-- Excerpted records follows --

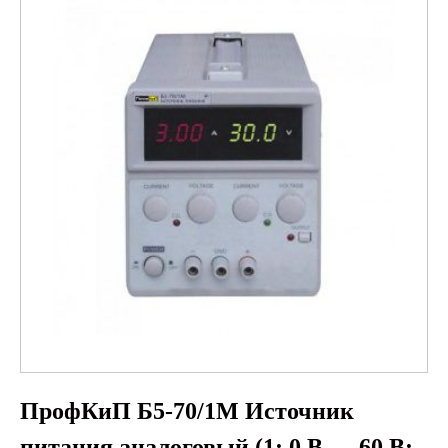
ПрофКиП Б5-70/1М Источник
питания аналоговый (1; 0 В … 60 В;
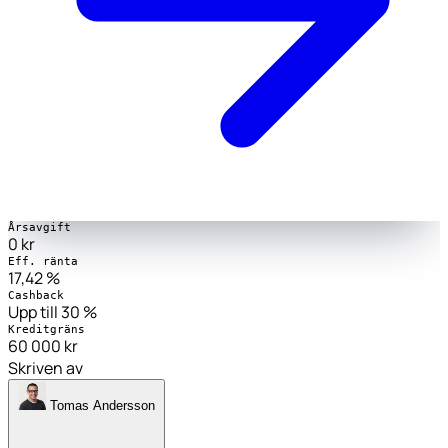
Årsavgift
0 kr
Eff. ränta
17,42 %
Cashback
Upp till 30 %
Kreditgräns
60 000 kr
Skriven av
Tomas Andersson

-- Excerpted records concluded --
-- Excerpted records follows --

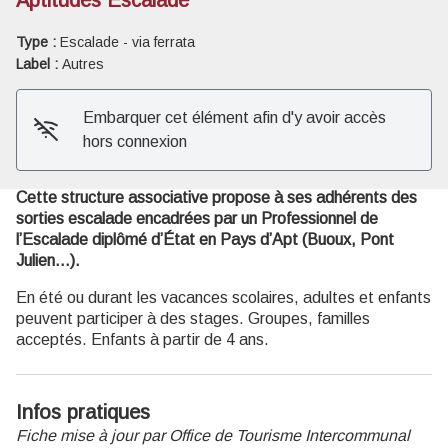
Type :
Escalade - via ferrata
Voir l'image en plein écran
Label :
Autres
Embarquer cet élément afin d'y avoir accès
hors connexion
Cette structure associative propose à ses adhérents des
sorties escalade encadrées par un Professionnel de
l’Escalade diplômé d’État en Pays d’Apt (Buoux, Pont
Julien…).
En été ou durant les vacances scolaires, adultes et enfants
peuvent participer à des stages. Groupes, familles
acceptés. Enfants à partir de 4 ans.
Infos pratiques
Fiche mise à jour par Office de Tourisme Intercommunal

-- Excerpted records concluded --

# Exercise details
Could you give the lines from the one containing "ПрофКиП Б5-70/1М Источник" up to and including the one containing "питания аналоговый (1; 0 В … 60 В;" again, changing "аналоговый" to "цифровой" and leaving everything else as it is?

# Exercise response
ПрофКиП Б5-70/1М Источник
питания цифровой (1; 0 В … 60 В;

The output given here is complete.